Dataset extract ::
::::::

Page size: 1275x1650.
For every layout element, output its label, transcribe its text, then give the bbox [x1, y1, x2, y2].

::::::

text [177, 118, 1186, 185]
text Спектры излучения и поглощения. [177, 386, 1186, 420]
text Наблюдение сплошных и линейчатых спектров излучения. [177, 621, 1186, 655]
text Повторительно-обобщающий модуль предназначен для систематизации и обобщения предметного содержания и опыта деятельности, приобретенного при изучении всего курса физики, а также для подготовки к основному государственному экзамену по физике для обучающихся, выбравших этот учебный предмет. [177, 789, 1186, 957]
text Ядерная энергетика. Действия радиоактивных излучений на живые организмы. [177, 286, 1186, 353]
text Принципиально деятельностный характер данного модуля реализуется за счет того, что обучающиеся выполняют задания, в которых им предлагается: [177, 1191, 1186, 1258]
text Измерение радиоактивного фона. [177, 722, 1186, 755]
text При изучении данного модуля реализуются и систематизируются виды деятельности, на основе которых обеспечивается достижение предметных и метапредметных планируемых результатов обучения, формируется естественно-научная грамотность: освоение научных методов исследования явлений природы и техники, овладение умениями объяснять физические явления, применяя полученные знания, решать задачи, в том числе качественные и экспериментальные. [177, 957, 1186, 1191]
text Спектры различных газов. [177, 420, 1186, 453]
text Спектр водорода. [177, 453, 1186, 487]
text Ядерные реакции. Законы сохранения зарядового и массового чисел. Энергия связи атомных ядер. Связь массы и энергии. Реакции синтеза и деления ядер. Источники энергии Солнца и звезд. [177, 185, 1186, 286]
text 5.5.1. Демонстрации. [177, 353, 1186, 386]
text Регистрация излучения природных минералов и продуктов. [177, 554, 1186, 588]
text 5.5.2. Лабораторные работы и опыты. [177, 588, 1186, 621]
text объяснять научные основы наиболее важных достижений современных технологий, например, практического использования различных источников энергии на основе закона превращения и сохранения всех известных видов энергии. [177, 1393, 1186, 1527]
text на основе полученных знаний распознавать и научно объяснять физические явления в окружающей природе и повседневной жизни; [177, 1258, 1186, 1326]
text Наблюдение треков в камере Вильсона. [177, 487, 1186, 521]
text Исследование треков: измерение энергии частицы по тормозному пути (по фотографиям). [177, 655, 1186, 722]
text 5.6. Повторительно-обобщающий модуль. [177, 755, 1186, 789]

::::::

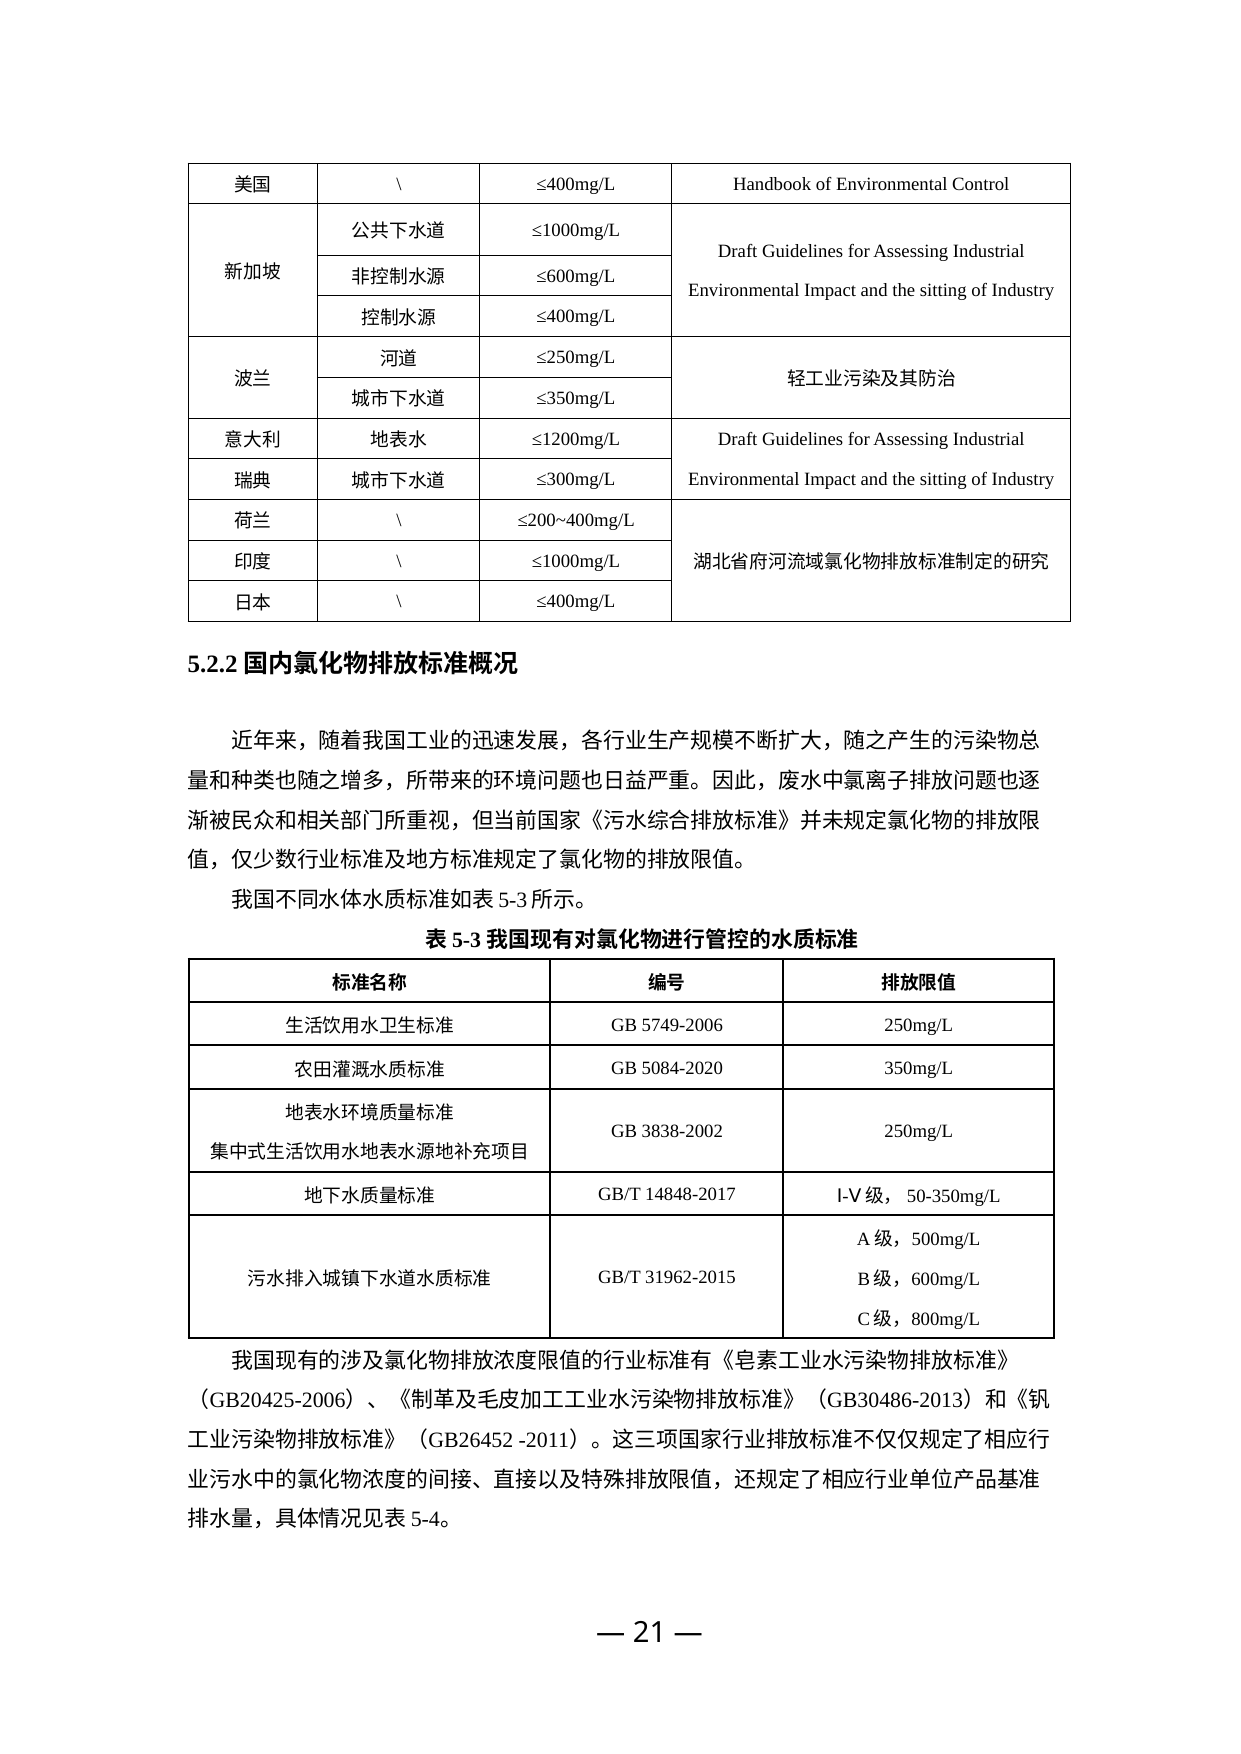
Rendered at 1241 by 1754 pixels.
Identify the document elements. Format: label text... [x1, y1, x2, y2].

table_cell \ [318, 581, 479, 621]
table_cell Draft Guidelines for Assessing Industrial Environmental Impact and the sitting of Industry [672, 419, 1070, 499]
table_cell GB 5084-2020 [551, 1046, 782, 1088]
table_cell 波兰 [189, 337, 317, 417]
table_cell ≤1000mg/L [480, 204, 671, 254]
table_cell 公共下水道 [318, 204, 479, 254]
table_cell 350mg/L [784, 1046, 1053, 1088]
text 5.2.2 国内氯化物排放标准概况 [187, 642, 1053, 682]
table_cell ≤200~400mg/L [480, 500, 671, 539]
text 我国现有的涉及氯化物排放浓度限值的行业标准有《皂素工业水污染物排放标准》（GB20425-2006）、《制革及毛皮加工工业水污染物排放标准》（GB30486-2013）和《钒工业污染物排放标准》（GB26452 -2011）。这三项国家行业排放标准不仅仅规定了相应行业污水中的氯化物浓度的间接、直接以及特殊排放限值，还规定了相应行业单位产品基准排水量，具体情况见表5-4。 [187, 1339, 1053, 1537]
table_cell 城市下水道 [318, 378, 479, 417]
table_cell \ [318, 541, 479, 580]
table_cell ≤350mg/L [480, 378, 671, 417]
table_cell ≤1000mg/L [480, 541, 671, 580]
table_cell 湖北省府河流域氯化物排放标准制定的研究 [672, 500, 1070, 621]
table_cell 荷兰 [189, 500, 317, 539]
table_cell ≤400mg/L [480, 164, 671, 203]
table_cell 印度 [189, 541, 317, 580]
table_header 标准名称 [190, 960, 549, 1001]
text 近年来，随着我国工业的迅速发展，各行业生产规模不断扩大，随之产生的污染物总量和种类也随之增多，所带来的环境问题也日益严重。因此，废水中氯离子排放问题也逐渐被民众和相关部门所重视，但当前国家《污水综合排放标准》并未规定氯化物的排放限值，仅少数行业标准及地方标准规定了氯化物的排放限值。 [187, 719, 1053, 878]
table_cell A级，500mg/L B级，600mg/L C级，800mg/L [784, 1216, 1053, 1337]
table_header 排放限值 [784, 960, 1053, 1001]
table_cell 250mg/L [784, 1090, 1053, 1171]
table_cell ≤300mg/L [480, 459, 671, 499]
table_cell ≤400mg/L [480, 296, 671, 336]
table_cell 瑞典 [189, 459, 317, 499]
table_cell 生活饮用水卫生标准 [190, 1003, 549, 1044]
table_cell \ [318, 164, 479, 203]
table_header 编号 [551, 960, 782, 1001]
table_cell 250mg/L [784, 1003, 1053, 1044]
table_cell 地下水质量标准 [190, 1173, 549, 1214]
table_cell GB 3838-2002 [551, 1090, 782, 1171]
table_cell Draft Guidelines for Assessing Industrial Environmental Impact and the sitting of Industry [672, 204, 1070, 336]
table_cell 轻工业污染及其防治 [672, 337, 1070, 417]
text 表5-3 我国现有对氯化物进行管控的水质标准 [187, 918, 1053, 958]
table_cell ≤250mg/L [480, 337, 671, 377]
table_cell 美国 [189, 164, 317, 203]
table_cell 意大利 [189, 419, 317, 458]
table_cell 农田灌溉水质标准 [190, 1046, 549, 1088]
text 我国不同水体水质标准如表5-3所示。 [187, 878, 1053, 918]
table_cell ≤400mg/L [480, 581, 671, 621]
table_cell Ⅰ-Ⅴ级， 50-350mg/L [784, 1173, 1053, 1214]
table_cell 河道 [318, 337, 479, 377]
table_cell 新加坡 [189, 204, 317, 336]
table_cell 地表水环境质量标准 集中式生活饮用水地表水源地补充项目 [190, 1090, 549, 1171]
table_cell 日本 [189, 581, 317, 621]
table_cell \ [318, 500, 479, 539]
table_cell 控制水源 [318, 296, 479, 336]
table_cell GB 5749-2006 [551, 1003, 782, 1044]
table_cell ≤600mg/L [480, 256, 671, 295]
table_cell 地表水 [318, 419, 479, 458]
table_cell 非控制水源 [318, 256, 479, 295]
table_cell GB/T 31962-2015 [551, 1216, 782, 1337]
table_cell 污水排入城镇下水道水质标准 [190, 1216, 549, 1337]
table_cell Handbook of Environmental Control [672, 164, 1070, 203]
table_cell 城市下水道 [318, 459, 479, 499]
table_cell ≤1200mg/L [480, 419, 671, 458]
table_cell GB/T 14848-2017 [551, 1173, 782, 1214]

::::::

Work item :: Return word for word the lines above from the line with "Page size: 1275x1650." to the line with "For every layout", including both and leaving out all others.

Reply ::
Page size: 1275x1650.
For every layout element, output its label, transcribe its text, then give the bbox [x1, y1, x2, y2].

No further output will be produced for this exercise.